Dataset entries:
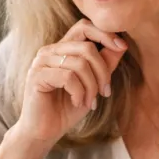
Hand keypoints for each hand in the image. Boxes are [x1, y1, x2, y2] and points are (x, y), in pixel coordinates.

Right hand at [14, 19, 127, 147]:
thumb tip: (122, 44)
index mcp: (62, 48)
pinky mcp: (36, 76)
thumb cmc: (67, 108)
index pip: (84, 27)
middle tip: (105, 92)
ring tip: (90, 101)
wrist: (45, 131)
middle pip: (86, 47)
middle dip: (102, 71)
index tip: (122, 46)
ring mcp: (41, 62)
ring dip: (91, 86)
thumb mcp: (93, 84)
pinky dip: (79, 92)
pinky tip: (77, 102)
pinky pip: (68, 77)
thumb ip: (105, 63)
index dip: (105, 34)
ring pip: (79, 63)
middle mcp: (50, 51)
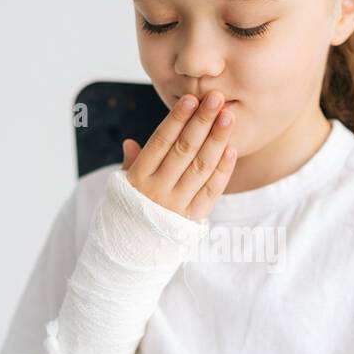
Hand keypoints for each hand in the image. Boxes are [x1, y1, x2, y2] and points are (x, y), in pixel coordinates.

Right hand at [121, 90, 236, 222]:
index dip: (176, 119)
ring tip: (228, 117)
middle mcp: (157, 190)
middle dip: (202, 122)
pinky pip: (212, 191)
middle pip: (184, 150)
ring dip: (217, 140)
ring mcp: (177, 205)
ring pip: (201, 167)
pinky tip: (231, 148)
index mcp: (138, 177)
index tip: (191, 98)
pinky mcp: (193, 219)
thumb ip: (131, 164)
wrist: (131, 254)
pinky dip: (223, 169)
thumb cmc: (128, 212)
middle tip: (216, 98)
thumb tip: (130, 142)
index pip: (160, 141)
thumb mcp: (122, 187)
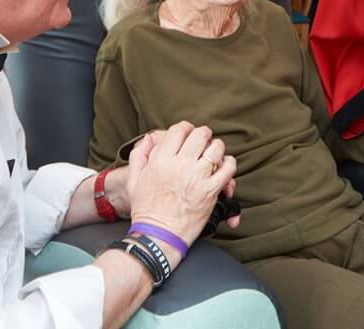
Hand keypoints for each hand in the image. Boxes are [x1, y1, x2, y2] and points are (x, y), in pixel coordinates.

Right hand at [125, 122, 236, 254]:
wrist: (158, 235)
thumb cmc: (145, 209)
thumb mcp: (134, 180)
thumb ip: (139, 156)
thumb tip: (148, 139)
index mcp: (161, 161)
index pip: (179, 130)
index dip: (186, 128)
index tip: (188, 133)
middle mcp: (180, 166)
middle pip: (200, 135)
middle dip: (203, 135)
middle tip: (203, 141)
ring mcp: (197, 178)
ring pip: (216, 148)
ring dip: (216, 148)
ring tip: (214, 153)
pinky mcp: (210, 191)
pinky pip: (228, 169)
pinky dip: (229, 164)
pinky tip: (224, 167)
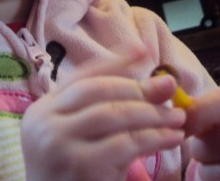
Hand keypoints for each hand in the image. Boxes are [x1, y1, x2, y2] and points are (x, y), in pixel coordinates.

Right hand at [21, 50, 185, 180]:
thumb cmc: (75, 177)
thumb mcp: (86, 138)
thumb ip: (111, 107)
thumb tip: (162, 81)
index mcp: (42, 110)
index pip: (82, 77)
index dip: (115, 61)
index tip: (144, 51)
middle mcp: (45, 123)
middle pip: (98, 91)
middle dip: (138, 88)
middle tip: (169, 88)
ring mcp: (59, 145)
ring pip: (114, 114)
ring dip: (151, 113)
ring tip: (177, 117)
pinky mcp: (80, 167)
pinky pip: (125, 144)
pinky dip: (153, 138)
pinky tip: (171, 138)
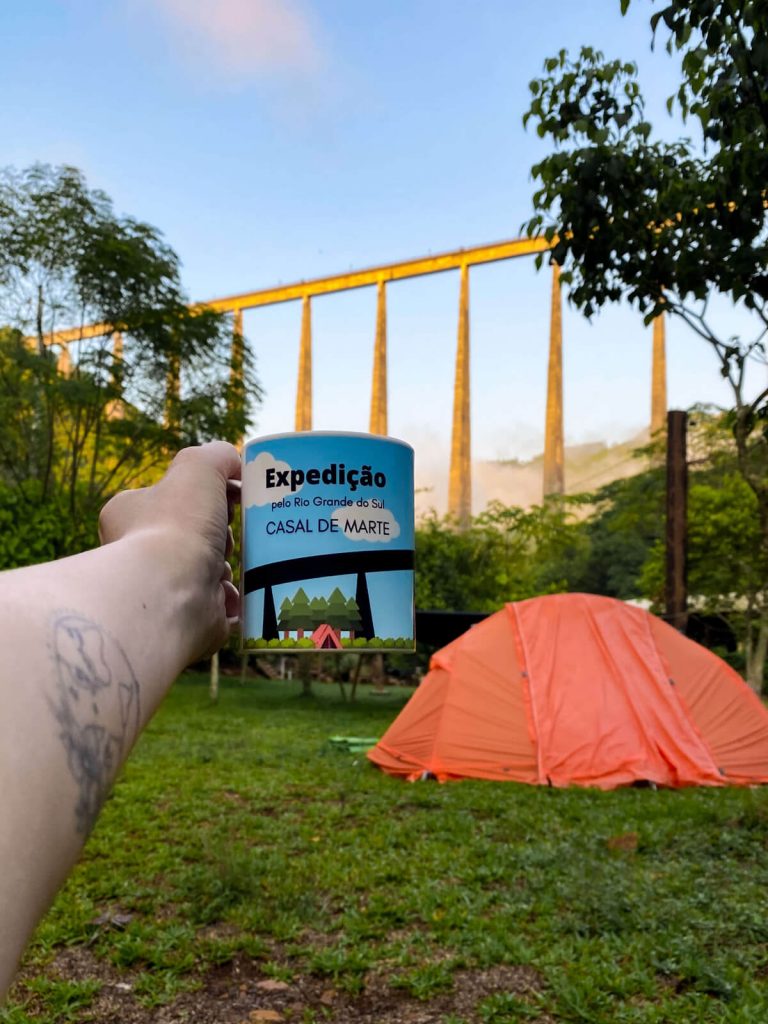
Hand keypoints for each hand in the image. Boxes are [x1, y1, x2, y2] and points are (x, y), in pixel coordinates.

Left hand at [98, 441, 240, 660]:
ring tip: (225, 568)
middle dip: (220, 535)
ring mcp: (162, 588)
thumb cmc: (177, 525)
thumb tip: (237, 463)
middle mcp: (140, 552)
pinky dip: (233, 599)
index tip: (230, 499)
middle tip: (227, 535)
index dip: (206, 496)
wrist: (171, 593)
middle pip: (195, 534)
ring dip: (226, 567)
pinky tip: (234, 593)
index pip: (171, 497)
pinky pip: (219, 605)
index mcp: (129, 514)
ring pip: (209, 570)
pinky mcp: (185, 619)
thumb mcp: (198, 467)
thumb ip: (218, 456)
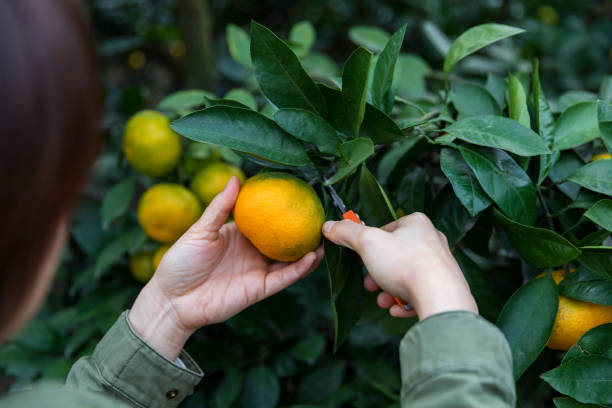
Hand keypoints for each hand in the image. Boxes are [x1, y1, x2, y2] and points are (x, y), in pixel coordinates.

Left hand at [129, 177, 323, 359]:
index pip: (266, 218)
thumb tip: (235, 177)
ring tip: (327, 235)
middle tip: (323, 213)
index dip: (282, 208)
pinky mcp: (260, 288)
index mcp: (240, 234)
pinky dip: (300, 268)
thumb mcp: (200, 229)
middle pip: (284, 238)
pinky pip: (284, 277)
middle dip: (303, 228)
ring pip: (290, 259)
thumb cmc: (181, 261)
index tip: (301, 193)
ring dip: (309, 249)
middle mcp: (253, 251)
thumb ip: (220, 206)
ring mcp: (258, 270)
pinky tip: (313, 256)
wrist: (173, 300)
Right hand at [322, 213, 476, 320]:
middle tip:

▶ [TASK ITEM]:
Each line from the start of the entries to the line holding "thumb ip: (111, 107)" is to be given again exactly, both ends included, and each picture is to be left out.

▶ [ANSWER SECTION]:
Hand keypoints for each hand in the image. Boxes are [x1, y1, x2, y2] and points are (x, y), in pixel coordinates.

Right hand at [14, 19, 127, 147]:
thumb tip: (122, 44)
index mcp: (62, 48)
pinky mcp: (36, 76)
thumb cmc: (67, 108)
index pip: (84, 27)
middle tip: (105, 92)
ring tip: (90, 101)
wrist: (45, 131)
middle pip: (86, 47)
middle dip: (102, 71)
index tip: (122, 46)
ring mcp: (41, 62)
ring dip: (91, 86)
thumb mcp: (93, 84)
pinky dip: (79, 92)
pinky tip: (77, 102)
pinky pip: (68, 77)
thumb ip: (105, 63)
index dip: (105, 34)
ring pip: (79, 63)
middle mcp: (50, 51)
Hand keypoints for each hand in the image. Boxes are [x1, y1, x2, y2] and points are (x, y), in pixel coordinates.

Right hand at [121, 90, 236, 222]:
index dip: (176, 119)
ring tip: (228, 117)
middle mcp: (157, 190)
middle dip: (202, 122)
pinky pip: (212, 191)
middle pip: (184, 150)
ring dip: (217, 140)
ring mcp: (177, 205)
ring pip: (201, 167)
pinky tip: (231, 148)
index mcp: (138, 177)
index tip: (191, 98)
pinky mcp: (193, 219)
thumb ip: (131, 164)
wrist: (131, 254)
pinky dip: (223, 169)
thumb cmc: (128, 212)
middle tip: (216, 98)
thumb tip: (130, 142)
index pip: (160, 141)
thumb mcp: (122, 187)
Hand keypoints for each hand in the image. Boxes are [x1, y1, x2, y2] and points are (x, y), in pixel coordinates.

Right hand at [125, 122, 236, 254]:
wrist: (158, 235)
thumb cmc: (145, 209)
thumb mcp: (134, 180)
thumb ip: (139, 156)
thumb tip: (148, 139)
index mcp: (161, 161)
index pip: (179, 130)
index dip: (186, 128)
index tip: (188, 133)
middle mcp: (180, 166)
middle pip: (200, 135)
middle dip: (203, 135)
middle tip: (203, 141)
ring mcp: (197, 178)
ring pip: (216, 148)
ring dip: (216, 148)
ring tip: (214, 153)
pinky mcp: (210, 191)
pinky pip: (228, 169)
pinky dip: (229, 164)
pinky tip: (224, 167)
Hand keypoints for each hand in the image. Boxes are [x1, y1, x2, y2] and points are (x, y), in pixel coordinates.

Right hand at [21, 50, 185, 180]:
thumb cmc: (75, 177)
thumb mcp: (86, 138)
thumb ip: (111, 107)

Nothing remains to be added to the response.